WHAT THE TASK REQUIRES: Render every text line of the material below as a JSON list of strings, one string per line, with blank lines omitted and the pictures excluded.

EXCERPTED RECORDS:
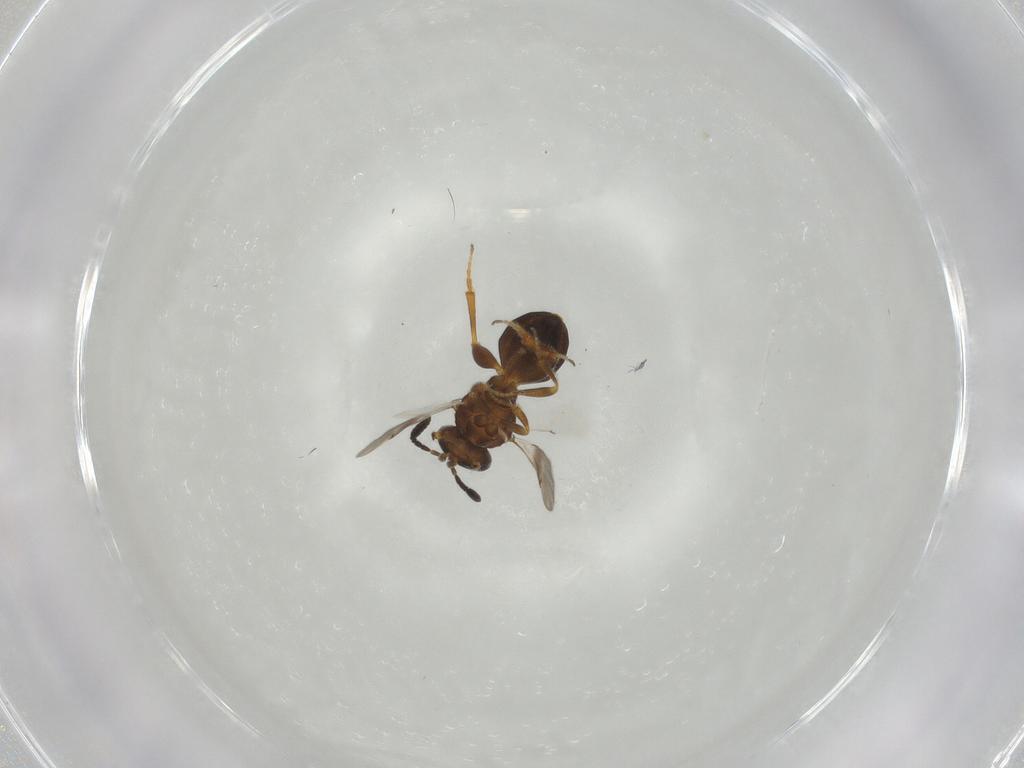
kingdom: Animalia
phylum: Arthropoda
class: Insecta
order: Hymenoptera
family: Scelionidae
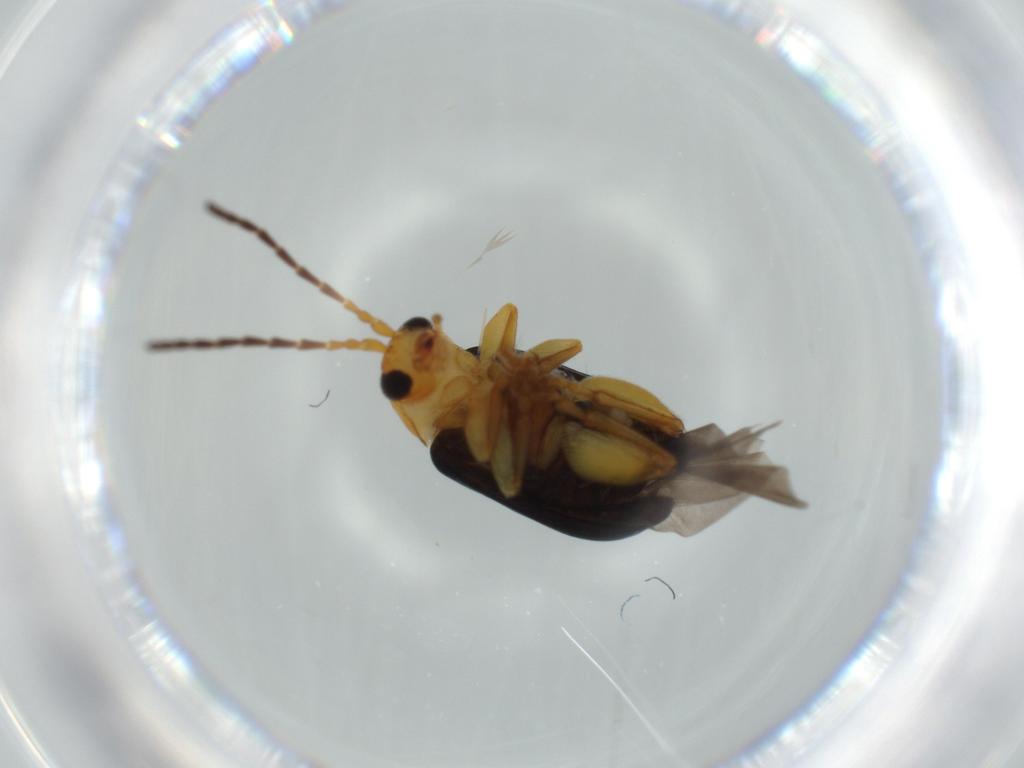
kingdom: Animalia
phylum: Arthropoda
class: Insecta
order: Coleoptera
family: Chrysomelidae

SOLUTION:
[
  "kingdom: Animalia",
  "phylum: Arthropoda",
  "class: Insecta",
  "order: Hymenoptera",
  "family: Scelionidae",
  "kingdom: Animalia",
  "phylum: Arthropoda",
  "class: Insecta",
  "order: Coleoptera",
  "family: Chrysomelidae"
]